Chicago stoi w obliczu deficytu budżetowego na prawie 1 miliard dolarów

30 sierpnia 2024

Miasto Chicago stoi w obliczu ogromnego deficytu budżetowego na bisko miliard dolarów w 2025 roku. Burmistrz Brandon Johnson i jego zespół budżetowy poinformowali dziennikarzy o niektórych przyczynach, ale zaoferowali niewiele szczegółów na temat tego, jak planują rozwiązać ten problem.

Burmistrz unikał odpowiedzi na pytanie czy planuje podwyżkę podatku od nieruchomości w celu załatania dziury budżetowej szacowanej dokładnie na 982 milionów dolarów. „To tylko prognoza” – powiedział burmistrz Johnson. Dodał, że nie podjęto jeszcze żadnej decyzji. Johnson pominął automatyczną podwyżkę podatku od nieruchomości związaną z inflacją w zeszłym roku. Jeden z radnych powiedział jednak, że chicagowscy podatnicy powinni przygotować się na taką podwyżkę w tym roku. Za część deficytu obwinia się zwiększone koszty pracy i przewidywane podwyżki w związku z nowym kontraktem dla strażaków, który jest obecnie negocjowany i będzie obejmował zaległe wynagrodzenia. Problemem są również nadgodziny dla policji i innych departamentów.
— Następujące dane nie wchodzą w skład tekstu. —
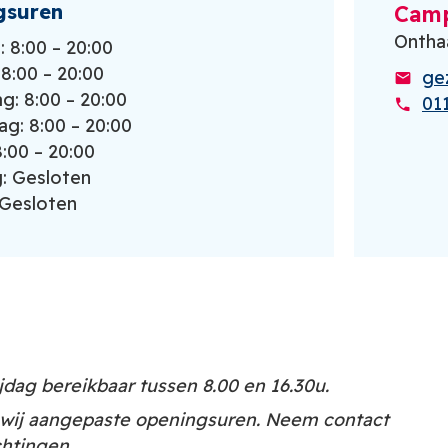
gsuren
Cam
Ontha
 8:00 – 20:00
8:00 – 20:00
ge
: 8:00 – 20:00
01
g: 8:00 – 20:00
8:00 – 20:00
: Gesloten
Gesloten
jdag bereikbaar tussen 8.00 en 16.30u.
n wij aangepaste openingsuren. Neem contact
chtingen.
Miasto zwiększa ponadto swoje płatności emerytalne i spodziewa się spadku dochodów z podatku od paliwa, ponieważ oczekuje się, że ceny spadną. Burmistrz powiedział, że będzie współpracował z zainteresowanymi stronami, w tym pracownikami i społecznością biznesową, aby znaleźć rozwiązania. Brandon Johnson  nie chciał zdradzić, czy dodatkowego dochodu będzie szukał od gier wideo lub umieszczenia do nich automatów na lotniskach. Wiadomo jednak, że władze miasta rozważają przywrócenie niektórych opłat i stawek, wstrzymanych podczas pandemii. W budżecie zaplanowano między innymi 150 milionów dolarów na kryzys migracyjny czyli tyle samo co w zeszłym roku, pomimo znacznego spadku liczby osób przybywających do Chicago. I chociaż miasto było w stanie zamknąć tegoroczny deficyt w wysokości 538 milionów dolarów, skorygowana prognoza pokazuje, że miasto nadal stoi w obliczu deficytu w wysokości 223 milionów dolarów do końca tego roku. Przyczyną jest głównie składka emerytalna w wysokości 175 milionów dolarów należna Chicagowskim Szkołom Publicznym (CPS) oraz niedobór dochodów z podatku od osób prawnych. Miasto rozważa cięć wydatków, które mają częściową zniwelować niedobór budżetowy.